◆ **EXERCISE PROMPT**
Go through the listing below and return each line that includes "sind".

◆ **SUPPLIED RECORDS**
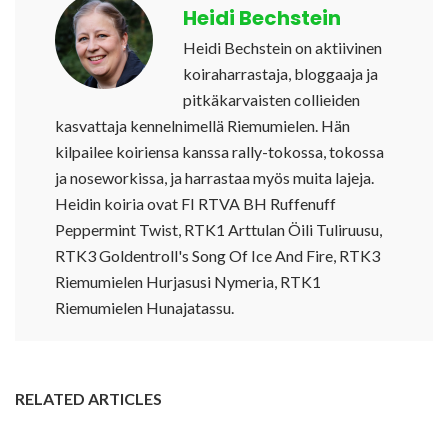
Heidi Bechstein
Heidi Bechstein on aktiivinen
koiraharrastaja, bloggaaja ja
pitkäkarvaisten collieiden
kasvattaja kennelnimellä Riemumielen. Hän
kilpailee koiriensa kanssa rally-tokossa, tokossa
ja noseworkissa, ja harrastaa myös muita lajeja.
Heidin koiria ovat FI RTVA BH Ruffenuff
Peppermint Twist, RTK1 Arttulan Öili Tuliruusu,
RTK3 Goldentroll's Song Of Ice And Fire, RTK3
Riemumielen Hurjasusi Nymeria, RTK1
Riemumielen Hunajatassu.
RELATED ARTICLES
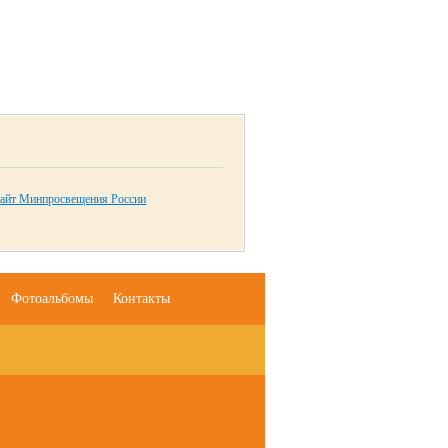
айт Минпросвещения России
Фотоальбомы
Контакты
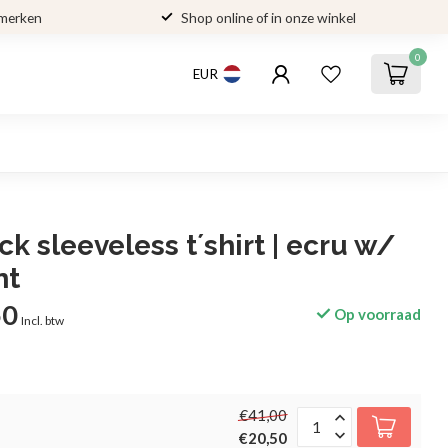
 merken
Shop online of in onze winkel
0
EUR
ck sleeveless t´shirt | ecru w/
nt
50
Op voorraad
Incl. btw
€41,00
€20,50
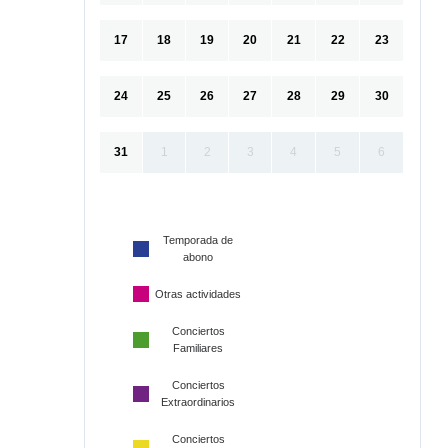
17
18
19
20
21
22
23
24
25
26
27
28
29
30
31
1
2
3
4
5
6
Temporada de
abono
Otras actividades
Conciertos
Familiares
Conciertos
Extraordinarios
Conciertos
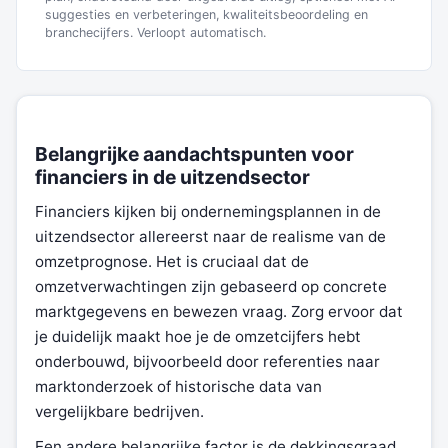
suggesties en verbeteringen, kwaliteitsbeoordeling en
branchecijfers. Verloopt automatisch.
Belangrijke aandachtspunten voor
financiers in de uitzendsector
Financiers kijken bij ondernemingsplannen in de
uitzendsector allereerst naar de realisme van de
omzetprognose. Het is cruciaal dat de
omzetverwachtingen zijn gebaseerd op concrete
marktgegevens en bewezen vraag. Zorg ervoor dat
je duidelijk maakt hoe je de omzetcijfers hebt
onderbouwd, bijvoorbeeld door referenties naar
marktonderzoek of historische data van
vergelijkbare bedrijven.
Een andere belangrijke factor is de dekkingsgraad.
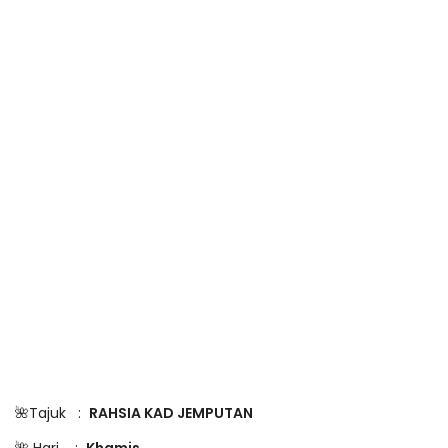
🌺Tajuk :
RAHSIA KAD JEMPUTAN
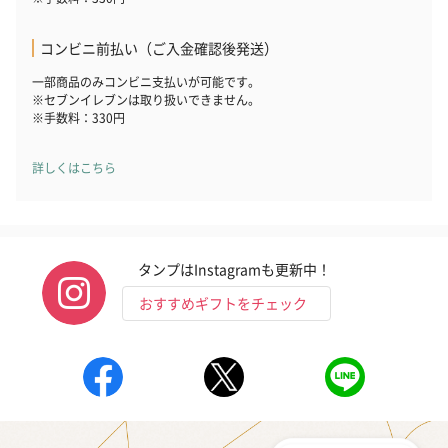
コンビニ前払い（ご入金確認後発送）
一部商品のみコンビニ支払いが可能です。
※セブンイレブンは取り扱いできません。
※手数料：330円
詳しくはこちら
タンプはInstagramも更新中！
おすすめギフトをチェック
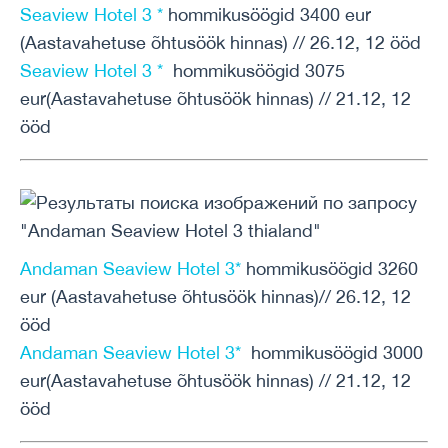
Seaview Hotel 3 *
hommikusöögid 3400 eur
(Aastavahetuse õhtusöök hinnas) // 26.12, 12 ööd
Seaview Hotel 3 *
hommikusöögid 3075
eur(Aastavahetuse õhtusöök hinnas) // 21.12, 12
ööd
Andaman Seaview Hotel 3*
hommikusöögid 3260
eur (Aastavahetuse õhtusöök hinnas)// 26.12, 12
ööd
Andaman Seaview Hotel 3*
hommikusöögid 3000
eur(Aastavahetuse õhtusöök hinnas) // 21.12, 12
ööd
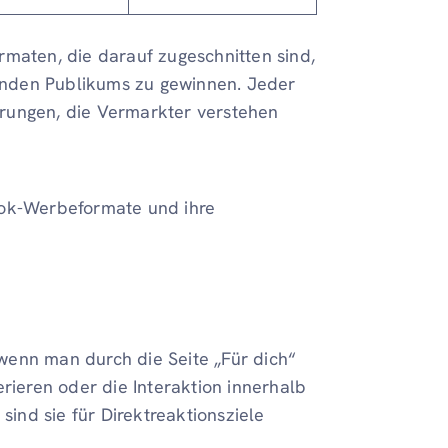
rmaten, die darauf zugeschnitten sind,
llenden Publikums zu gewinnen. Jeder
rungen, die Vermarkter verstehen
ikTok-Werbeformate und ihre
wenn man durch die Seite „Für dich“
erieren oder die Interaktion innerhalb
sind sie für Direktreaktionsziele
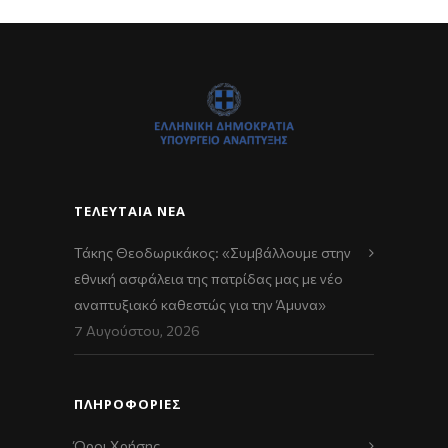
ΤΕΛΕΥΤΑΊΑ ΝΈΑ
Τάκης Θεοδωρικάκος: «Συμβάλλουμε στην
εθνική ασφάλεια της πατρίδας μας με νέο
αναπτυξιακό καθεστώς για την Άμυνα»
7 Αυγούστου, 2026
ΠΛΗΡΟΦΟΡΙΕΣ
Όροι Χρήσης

◆ **YOUR SOLUTION**
rmaten, die darauf zugeschnitten sind,
sind sie für Direktreaktionsziele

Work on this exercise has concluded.